The other K-9 in the department is Jasper, a German shepherd assigned to Officer Todd Lynch, who is certified as a police dog trainer and is head of the department's K-9 unit. Jasper is trained in tracking, handler protection, deterrence and evidence recovery.
In response to public pressure, after the mayor announced that the department was going to have only the one K-9 unit required by the police union contract, the council passed the ordinance requiring four dogs. It previously had passed a non-binding resolution recommending the police have four K-9 units.
The ordinance was approved unanimously at the council's Aug. 5 meeting, despite an opinion from the city attorney that it violated Sections 40 and 37 of the City Charter.
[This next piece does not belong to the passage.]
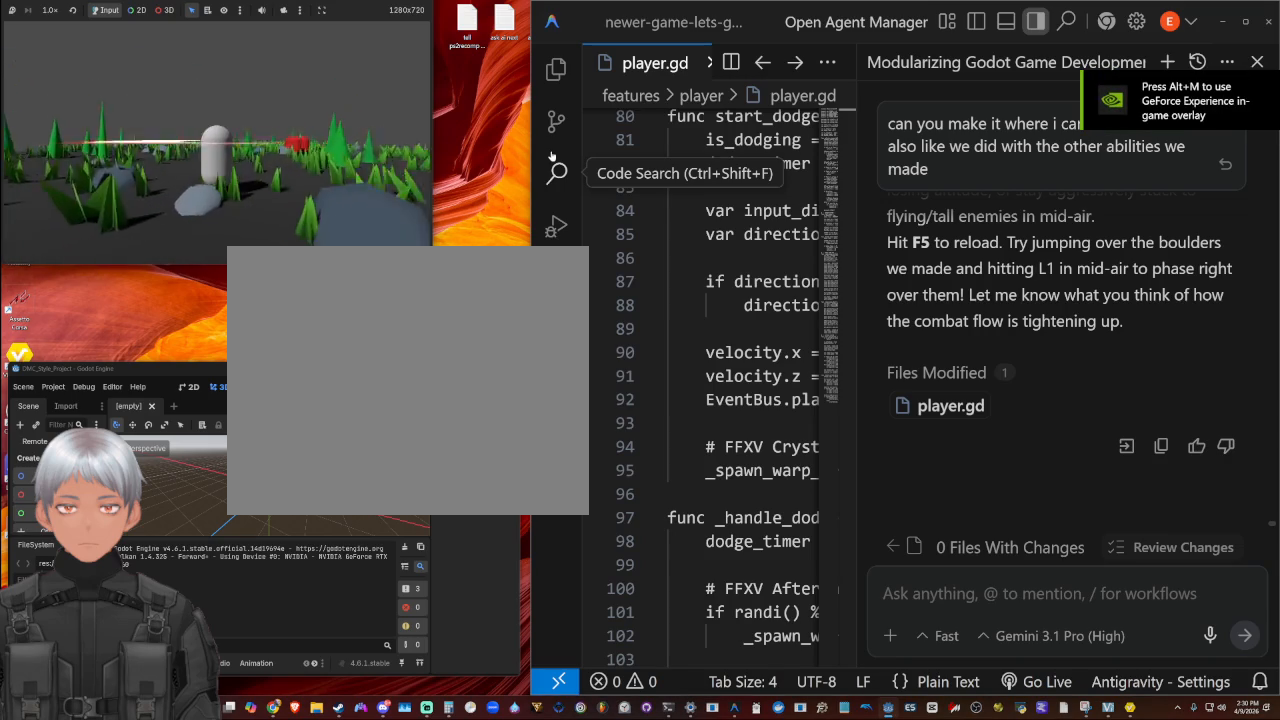
{"buttons": [], "left_stick": "up-left", "right_stick": "down-right", "events": [[33, "SQUARE", "down"], [100, "SQUARE", "up"], [200, "SQUARE", "down"], [267, "SQUARE", "up"], [400, "right_stick", "down"], [467, "right_stick", "down-right"]]}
Attorney Jeffrey T. Londregan wrote that the proposed ordinance was an attempt to dictate how the police department operates and what assets it must maintain. Under the charter, the mayor, who is the chief executive of the city, controls the police department. The council cannot "dictate, or attempt to dictate" the way the mayor manages the city and its staff, Londregan wrote.
A motion to override the veto will be discussed at a City Council meeting Monday. The council needs six out of seven votes to override a veto.
While the vote on the ordinance was unanimous, two councilors, Wade A. Hyslop Jr. and Donald Macrino, said last week they would not support a veto override.